Written task 1. Lay out as a numbered list, with blank lines left out, the records running from the start through the line that contains "road 2 (residential): [(491,0),(152,129)]". Leave the pictures out of the answer.

Page.
——————————

If you are intending to use multimedia this can be done very informally by using library staff and a digital camcorder. (A good example of this is described in a paper by Claire Tylee (Tylee, 2005) on a project carried out at the University of the West of England.) This approach has the advantage that it is one less department to work with and therefore allows for more flexibility. On the other hand, it could be more time consuming, and if there is a multimedia production team available (with a suitable time slot in their schedule) their experience could make a valuable contribution.

Time frame

A realistic time frame for development should be agreed in advance with all members of the team, some of whom will have differing time constraints external to the project. With specific regard to legal research, it is also advisable to liaise with the key legal publishers to find out if any important changes to either content or platform are on the horizon. However, if you have a ‘window of opportunity’ to contribute to the overall course design it may be better not to wait. If your first attempt is successful in terms of student acceptance and learning outcomes you are likely to be asked to work on a second edition for the following year.

It is almost impossible to be prescriptive on the amount of staff time it will take to develop a legal research training module – it depends on the complexity of what you intend to produce, the level of expertise and experience available and the extent of existing materials which can be adapted or ‘re-purposed’. However, there are some examples on which to base a rough estimate:

  • an online legal tutorial developed at the University of the West of England used six months x 0.5 of a dedicated technician’s time
  • at another institution the standard time for the completed production of a multimedia tutorial is 11.5 working days’ this however assumes a dedicated professional film crew, experienced media developers and a team of expert writers – the content development aspect of a legal research multimedia tutorial (writing the story boards and filming the webcast) is estimated to take 6.5 working days

If you are intending to integrate quizzes into the assessment system, consult the relevant course or module leader at the earliest stage for consent and adhere to the assessment regulations of your institution.

Points to consider

  • materials/learning objects/methodology/technical framework/software should be re-usable
  • continuity needs to be planned into the project (in case key personnel leave)

——————————

Records to use.
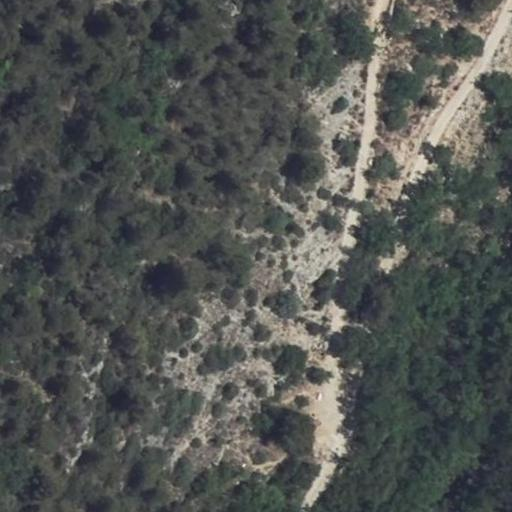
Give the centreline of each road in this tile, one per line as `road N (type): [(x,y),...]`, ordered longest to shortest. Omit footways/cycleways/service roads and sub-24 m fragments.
road 1 (track): [(302,511),(333,455),(339,421),(332,411),(339,337),(388,0)]
road 2 (unclassified): [(509,0),(441,124),(349,414),(339,421)]
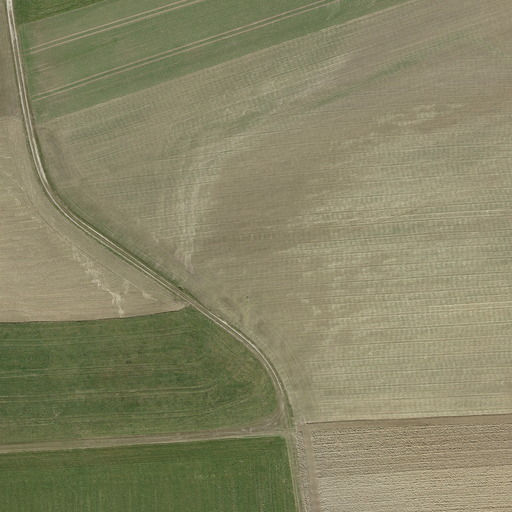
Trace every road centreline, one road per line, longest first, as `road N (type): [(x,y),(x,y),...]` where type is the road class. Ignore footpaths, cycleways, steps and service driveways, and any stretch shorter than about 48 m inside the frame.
road 1 (track): [(9,0),(46,179),(99,234),(251,341),(281,382),(289,421)]
road 2 (track): [(0,444),(289,421)]
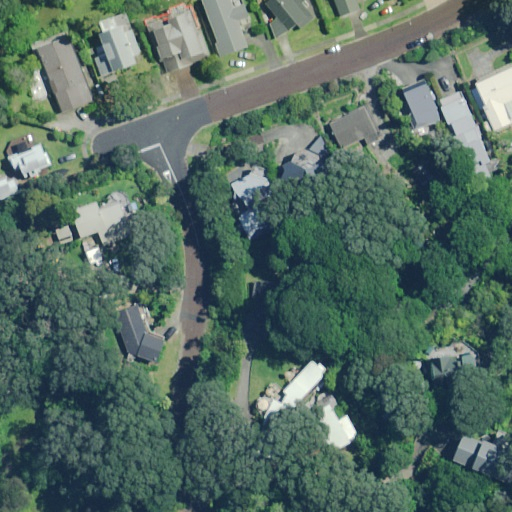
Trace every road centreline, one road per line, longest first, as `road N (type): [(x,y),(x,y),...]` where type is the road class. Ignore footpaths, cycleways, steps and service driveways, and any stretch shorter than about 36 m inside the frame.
road 1 (residential): [(195,511),(172,471),(201,253),(152,129)]
road 2 (residential): [(491,0),(152,129)]
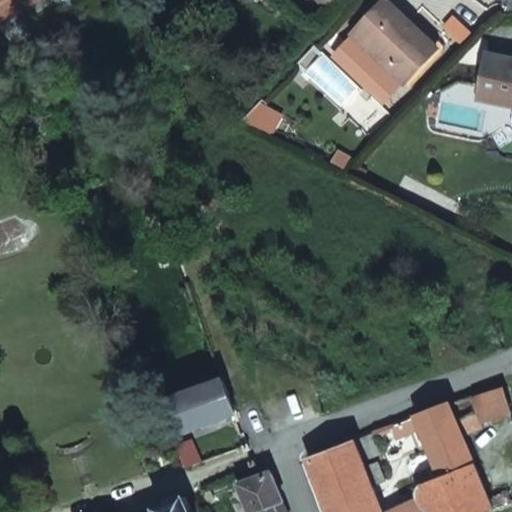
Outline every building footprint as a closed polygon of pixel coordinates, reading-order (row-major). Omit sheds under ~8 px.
[(0,0),(0,23),(33,0),(0,0)] [(441,49),(390,0),(389,0),(358,32),(409,82),(441,49)] [(478,96),(511,103),(511,59),(488,54),(478,96)] [(178,432),(237,411),(226,378),(167,399),(178,432)] [(461,433),(511,414),(500,384),(450,403),(461,433)] [(461,433),(450,403),(396,423),(399,430),(419,423),(438,475),(423,481),(415,490),(417,500),(382,511),(482,511),(489,510),(481,488),(461,433)] [(379,448),(374,432),(355,439),(360,455),(368,452),(379,448)] [(360,455),(355,439),(306,457),(327,511),(379,511),(363,462),(360,455)] [(363,462),(370,460),(368,452),(360,455),(363,462)] [(290,511),(274,470),(260,475),(241,483),(251,511),(252,511),(270,506),(272,511),(290,511)] [(511,487),(508,489),(505,481),(481,488),(489,510),(492,510),(511,504),(511,501),(511,499),(511,487)] [(193,511),(187,494),(157,506),(158,511),(193,511)]
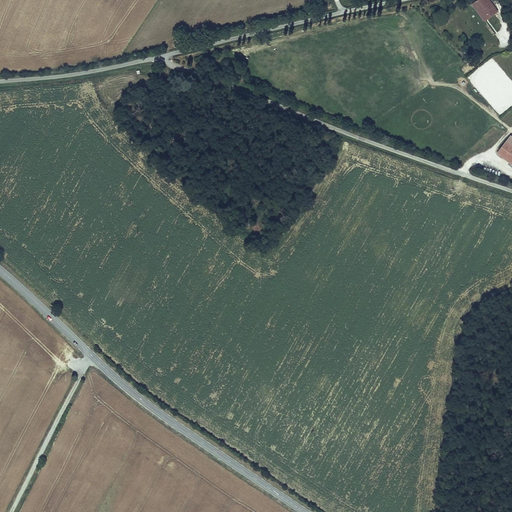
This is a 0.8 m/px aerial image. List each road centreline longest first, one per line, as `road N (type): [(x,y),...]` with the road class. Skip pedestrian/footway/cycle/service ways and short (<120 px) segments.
road 1 (unclassified): [(0,81),(163,60),(511,191)]
road 2 (secondary): [(0,270),(134,394),(305,511)]
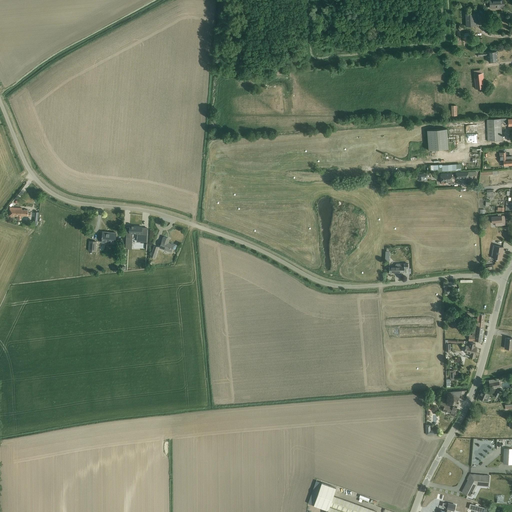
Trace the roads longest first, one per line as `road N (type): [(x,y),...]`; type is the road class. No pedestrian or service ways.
road 1 (unclassified): [(504,279),(330,285),(196,225),(57,197),(26,166),(0,101)]
road 2 (unclassified): [(413,511),(469,399),(504,279)]
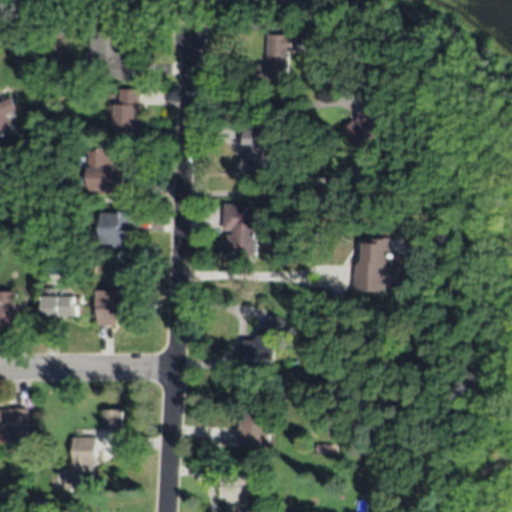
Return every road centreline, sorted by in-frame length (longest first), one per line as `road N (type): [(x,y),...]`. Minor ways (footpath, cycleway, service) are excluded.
road 1 (residential): [(165,511),(185,38)]
road 2 (residential): [(171,370),(0,370)]
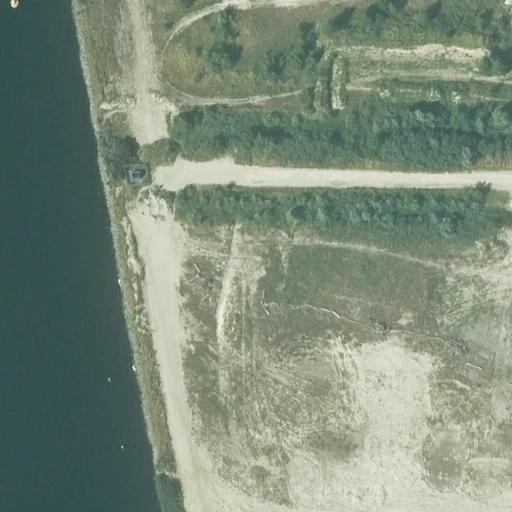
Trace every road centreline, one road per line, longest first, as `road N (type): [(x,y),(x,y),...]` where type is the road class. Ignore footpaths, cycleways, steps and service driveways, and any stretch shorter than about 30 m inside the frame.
road 1 (track): [(169,173),(159,257),(180,413),(205,511)]
road 2 (track): [(169,173),(511,181)]
road 3 (track): [(134,0),(152,133)]
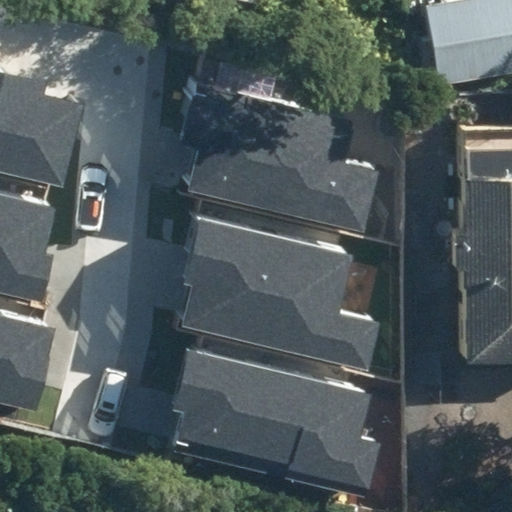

——————————

Written task 2.
Answer these questions from the text on developing a legal research training module:
(a) How much technician time did the online legal tutorial developed at the University of the West of England use?
(b) Whom should you consult if you intend to integrate quizzes into the assessment system?
(c) According to the points to consider, why does continuity need to be planned into the project?

Correct result 1.
1. Give the centreline of each road in this tile, one per line as `road N (type): [(x,y),...]`, ordered longest to shortest. Omit footways/cycleways/service roads and sub-24 m fragments.
2. road 1 (track): [(302,511),(333,455),(339,421),(332,411),(339,337),(388,0)]
3. road 2 (unclassified): [(509,0),(441,124),(349,414),(339,421)]
4. Trace every road centreline, one road per line, longest first, as `road N (type): [(x,y),(x,y),...]` where type is the road class. Ignore footpaths, cycleways, steps and service driveways, and any stretch shorter than about 48 m inside the frame.
5. road 1 (track): [(9,0),(46,179),(99,234),(251,341),(281,382),(289,421)]
6. road 2 (track): [(0,444),(289,421)]
7. Trace every road centreline, one road per line, longest first, as `road N (type): [(x,y),(x,y),...]` where type is the road class. Ignore footpaths, cycleways, steps and service driveways, and any stretch shorter than about 36 m inside the frame.
8. road 1 (residential): [(195,511),(172,471),(201,253),(152,129)]
9. road 2 (residential): [(491,0),(152,129)]

Correct result 2.
(a) Six months x 0.5 of a dedicated technician's time.
(b) The relevant course or module leader, at the earliest stage.
(c) In case key personnel leave.